# Brie's triplets!



## Snookie (Mar 25, 2015)

Two doelings and a buckling - Dixie, Pixie and Kapt'n Krunch


----------



## Snookie (Mar 25, 2015)




----------



## Cedar Point Kikos (Oct 16, 2013)

Awww! They're adorable! Congrats


----------



## CrazyDogLady (Aug 9, 2014)

They're pretty little things.


----------



## nancy d (Oct 5, 2007)

Oh what cuties!


----------



## Suzanne_Tyler (Jul 19, 2014)

I already said once, but it's totally worth saying again. They are friggin ADORABLE!!!!!!


----------



## ksalvagno (Oct 6, 2009)

Very cute!


----------



## Snookie (Mar 25, 2015)

Thank you all - it has been quite a ride with this pregnancy. So glad everyone made it through!

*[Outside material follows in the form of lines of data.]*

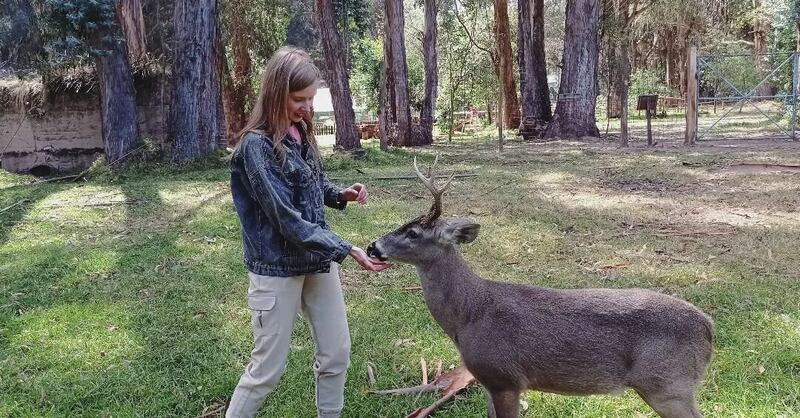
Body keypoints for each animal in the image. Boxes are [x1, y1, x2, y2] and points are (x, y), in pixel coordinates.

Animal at [366, 158, 716, 418]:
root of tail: (709, 326)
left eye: (412, 233)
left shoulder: (505, 377)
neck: (469, 315)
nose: (372, 247)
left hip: (668, 383)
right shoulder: (487, 382)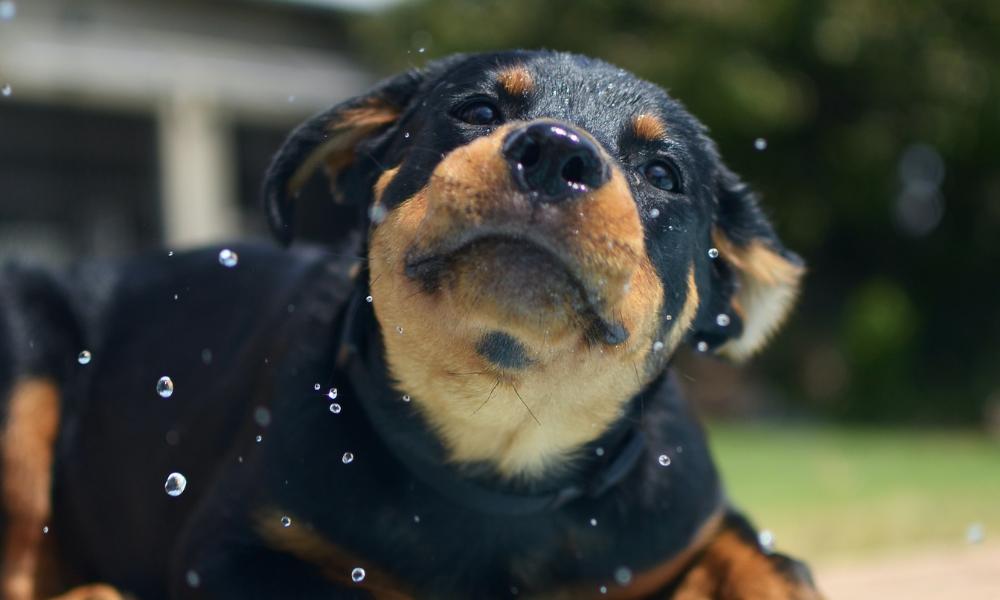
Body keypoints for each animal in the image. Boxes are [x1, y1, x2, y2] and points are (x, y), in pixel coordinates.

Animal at [0, 51, 820, 600]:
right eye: (478, 111)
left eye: (662, 174)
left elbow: (774, 567)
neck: (497, 449)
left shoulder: (691, 519)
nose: (556, 152)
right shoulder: (227, 552)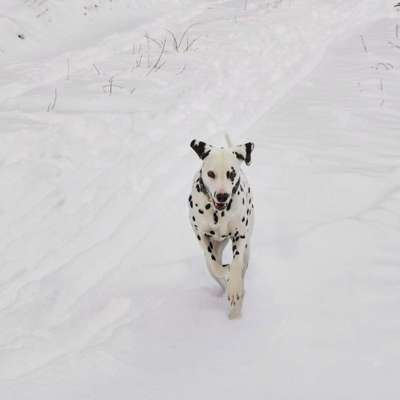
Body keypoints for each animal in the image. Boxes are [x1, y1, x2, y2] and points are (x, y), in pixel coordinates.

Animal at [189, 138, 255, 318]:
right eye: (211, 174)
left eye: (231, 174)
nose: (222, 196)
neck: (219, 213)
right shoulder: (202, 236)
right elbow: (216, 266)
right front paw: (226, 271)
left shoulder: (240, 236)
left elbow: (237, 264)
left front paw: (235, 288)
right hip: (215, 248)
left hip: (247, 245)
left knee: (243, 268)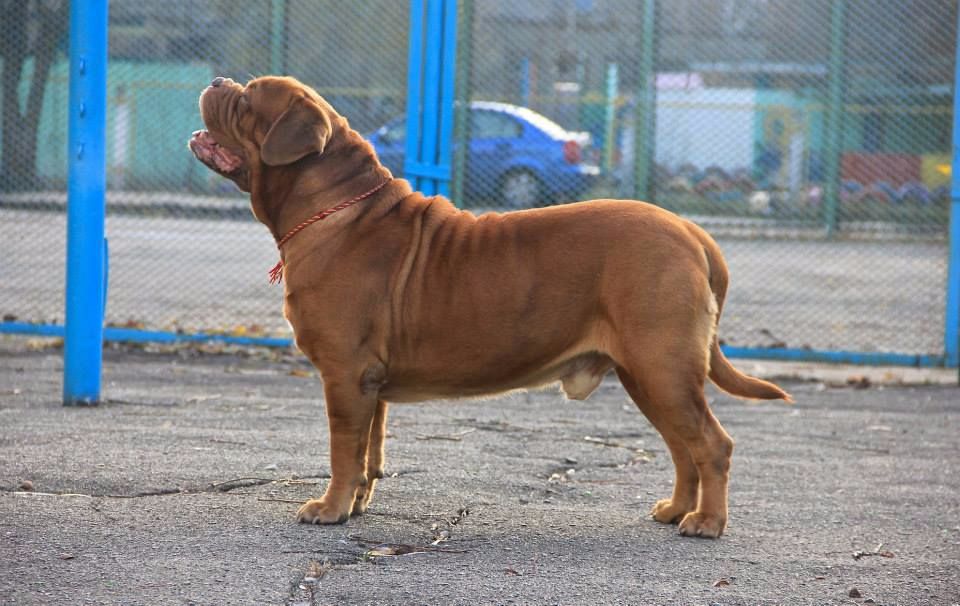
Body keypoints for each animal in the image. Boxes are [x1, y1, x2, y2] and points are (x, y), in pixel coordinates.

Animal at [188, 75, 788, 540]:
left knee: (712, 443)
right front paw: (355, 505)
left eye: (249, 98)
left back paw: (707, 523)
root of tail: (691, 232)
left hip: (662, 365)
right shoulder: (369, 384)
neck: (333, 207)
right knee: (682, 445)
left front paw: (329, 509)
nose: (217, 81)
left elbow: (343, 451)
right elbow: (368, 452)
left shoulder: (344, 374)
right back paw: (676, 510)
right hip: (648, 375)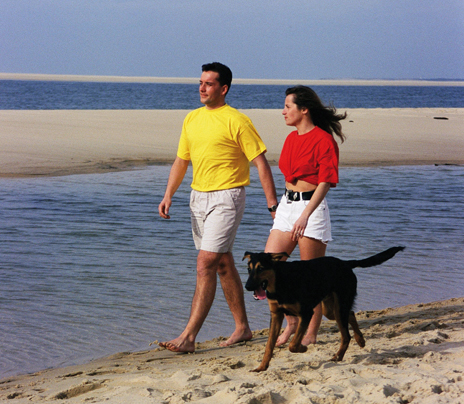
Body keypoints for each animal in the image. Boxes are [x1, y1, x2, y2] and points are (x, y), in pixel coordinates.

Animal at [244, 246, 405, 372]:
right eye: (248, 269)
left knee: (346, 336)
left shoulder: (306, 313)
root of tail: (345, 263)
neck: (279, 281)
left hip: (338, 308)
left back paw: (338, 356)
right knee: (351, 314)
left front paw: (303, 348)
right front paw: (261, 367)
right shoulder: (276, 315)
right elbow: (269, 345)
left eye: (261, 268)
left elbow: (293, 344)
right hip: (331, 309)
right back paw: (360, 340)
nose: (247, 287)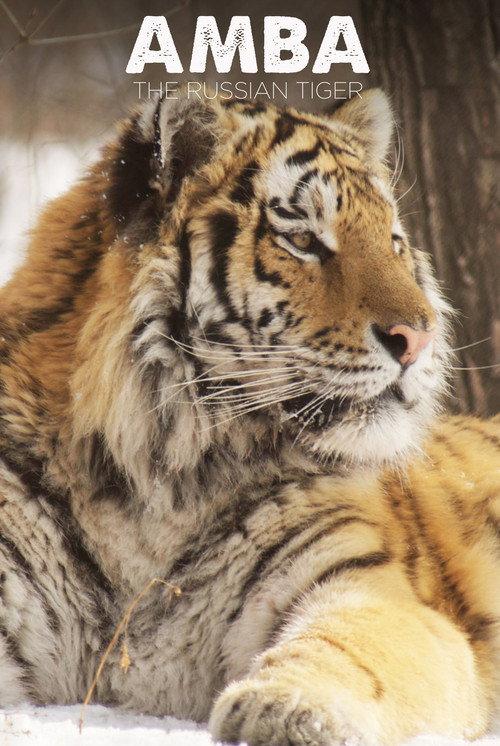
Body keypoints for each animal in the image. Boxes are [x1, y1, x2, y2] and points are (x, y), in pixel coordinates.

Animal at [0, 88, 498, 745]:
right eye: (304, 240)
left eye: (393, 239)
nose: (420, 337)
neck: (156, 483)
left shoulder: (367, 584)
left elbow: (347, 647)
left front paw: (287, 709)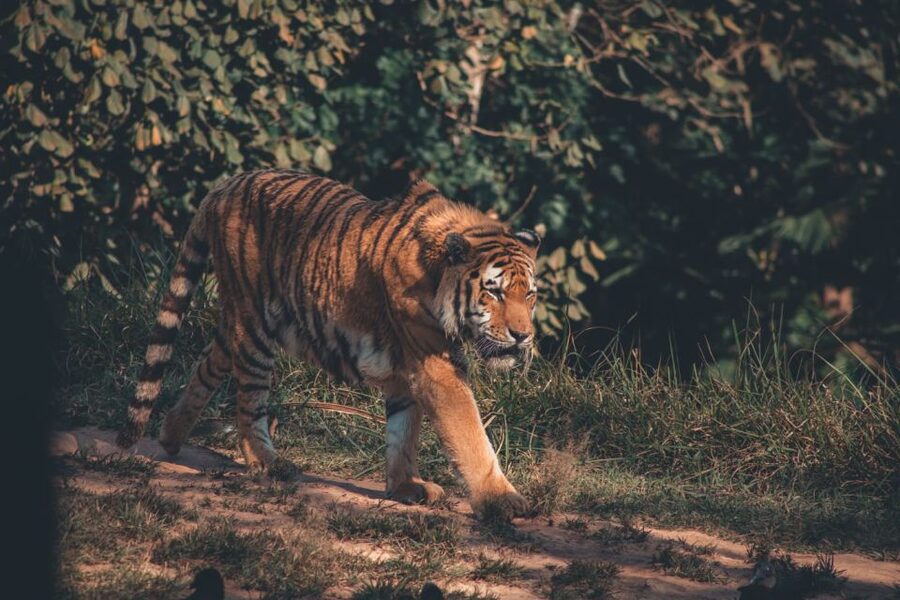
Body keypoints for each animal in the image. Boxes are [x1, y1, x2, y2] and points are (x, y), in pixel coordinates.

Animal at [116, 169, 540, 515]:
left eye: (530, 295)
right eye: (494, 292)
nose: (523, 336)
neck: (437, 274)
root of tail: (225, 185)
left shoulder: (407, 369)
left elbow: (403, 430)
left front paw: (406, 487)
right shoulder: (434, 365)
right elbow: (468, 434)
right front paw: (501, 500)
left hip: (240, 321)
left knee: (208, 362)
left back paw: (171, 435)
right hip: (255, 328)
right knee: (249, 402)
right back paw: (268, 463)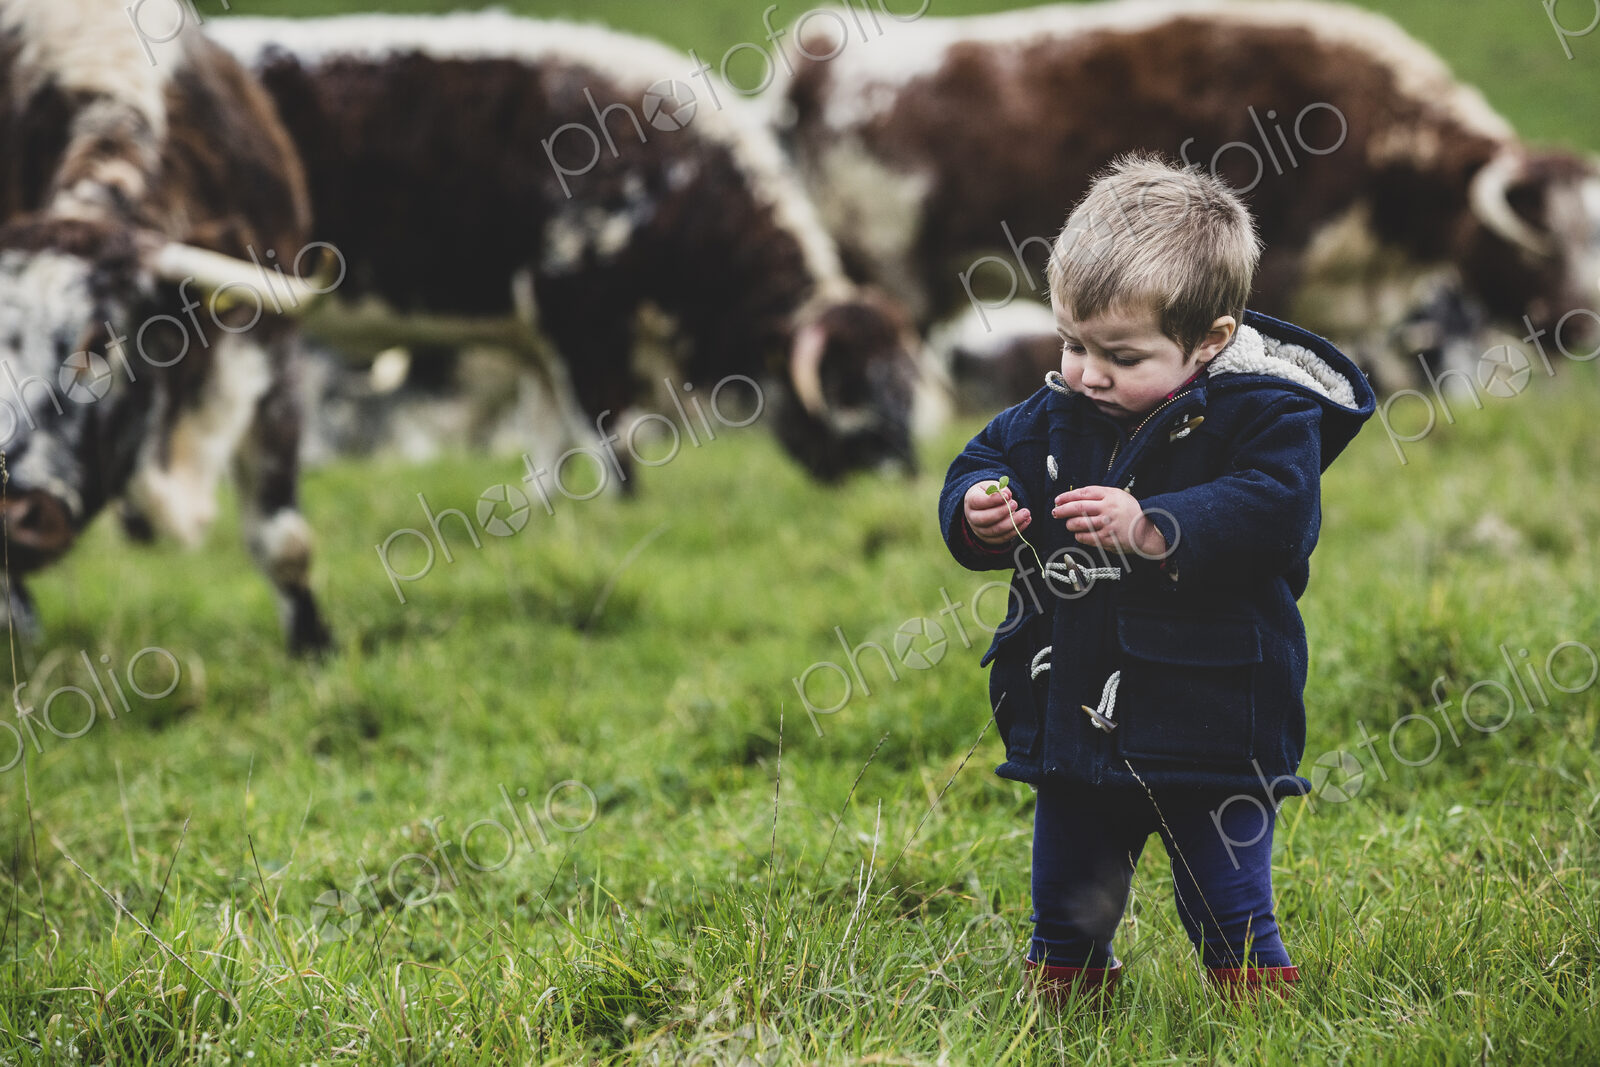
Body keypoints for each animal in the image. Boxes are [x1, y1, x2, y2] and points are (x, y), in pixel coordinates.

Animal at [211, 11, 938, 486]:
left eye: (908, 381)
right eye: (846, 384)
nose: (904, 470)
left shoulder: (540, 349)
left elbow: (548, 461)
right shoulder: (581, 319)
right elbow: (614, 450)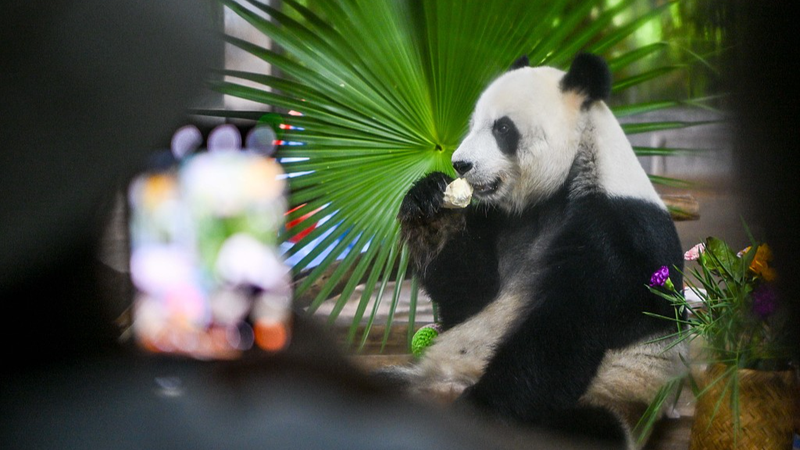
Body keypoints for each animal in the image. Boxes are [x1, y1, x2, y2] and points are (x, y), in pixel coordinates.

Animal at [383, 54, 686, 449]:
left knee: (592, 426)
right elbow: (468, 297)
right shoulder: (503, 220)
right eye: (474, 124)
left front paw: (477, 410)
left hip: (617, 396)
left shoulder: (618, 238)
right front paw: (429, 203)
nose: (460, 164)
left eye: (503, 128)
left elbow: (563, 331)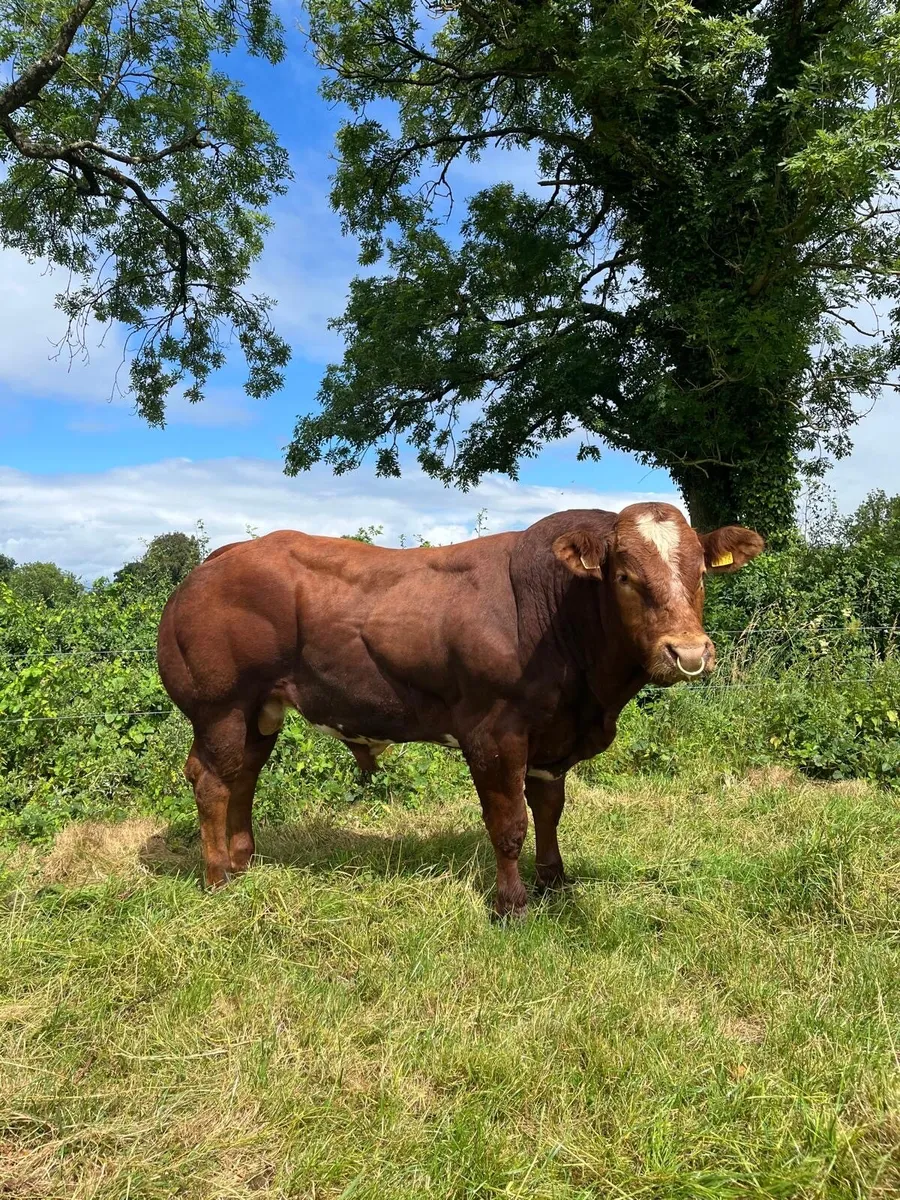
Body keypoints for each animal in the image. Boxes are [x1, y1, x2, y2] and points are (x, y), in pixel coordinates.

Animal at [157, 502, 763, 917]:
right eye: (624, 577)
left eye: (701, 574)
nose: (689, 653)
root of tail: (217, 559)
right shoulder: (495, 733)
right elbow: (510, 822)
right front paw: (511, 904)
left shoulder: (552, 738)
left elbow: (549, 810)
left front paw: (554, 881)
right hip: (220, 706)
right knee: (212, 779)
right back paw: (217, 877)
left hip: (262, 709)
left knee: (244, 776)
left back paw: (243, 862)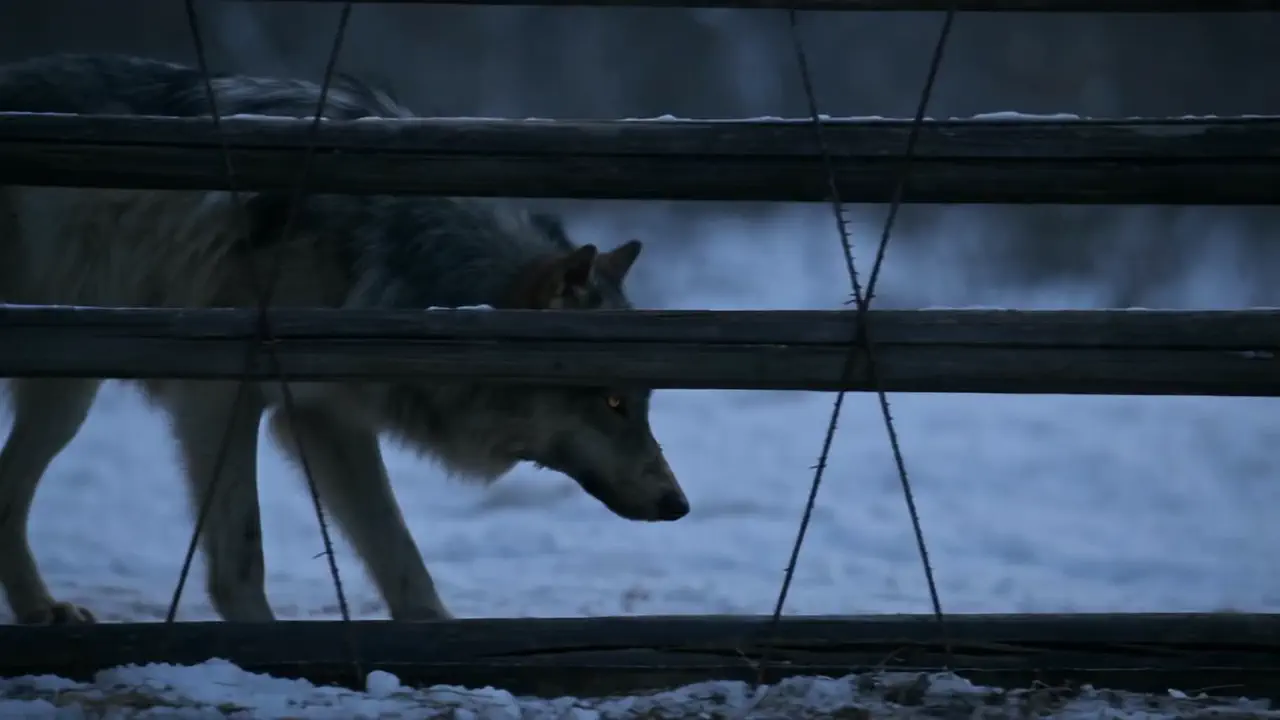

I have a few more gray hairs from worry, I don't know how you all with large herds handle it!


----------



## goatsintheozarks (Aug 1, 2013)

Congrats! :fireworks: Such beautiful babies...as to the grey hairs - yes yes yes! I can feel stress building through pregnancies, births, first few weeks...arg! I left my cow to birth in privacy as she wanted that but PACED around the yard and kept peeking through the crack in the wall!


----------



## toth boer goats (Jul 20, 2008)

Adorable.


----------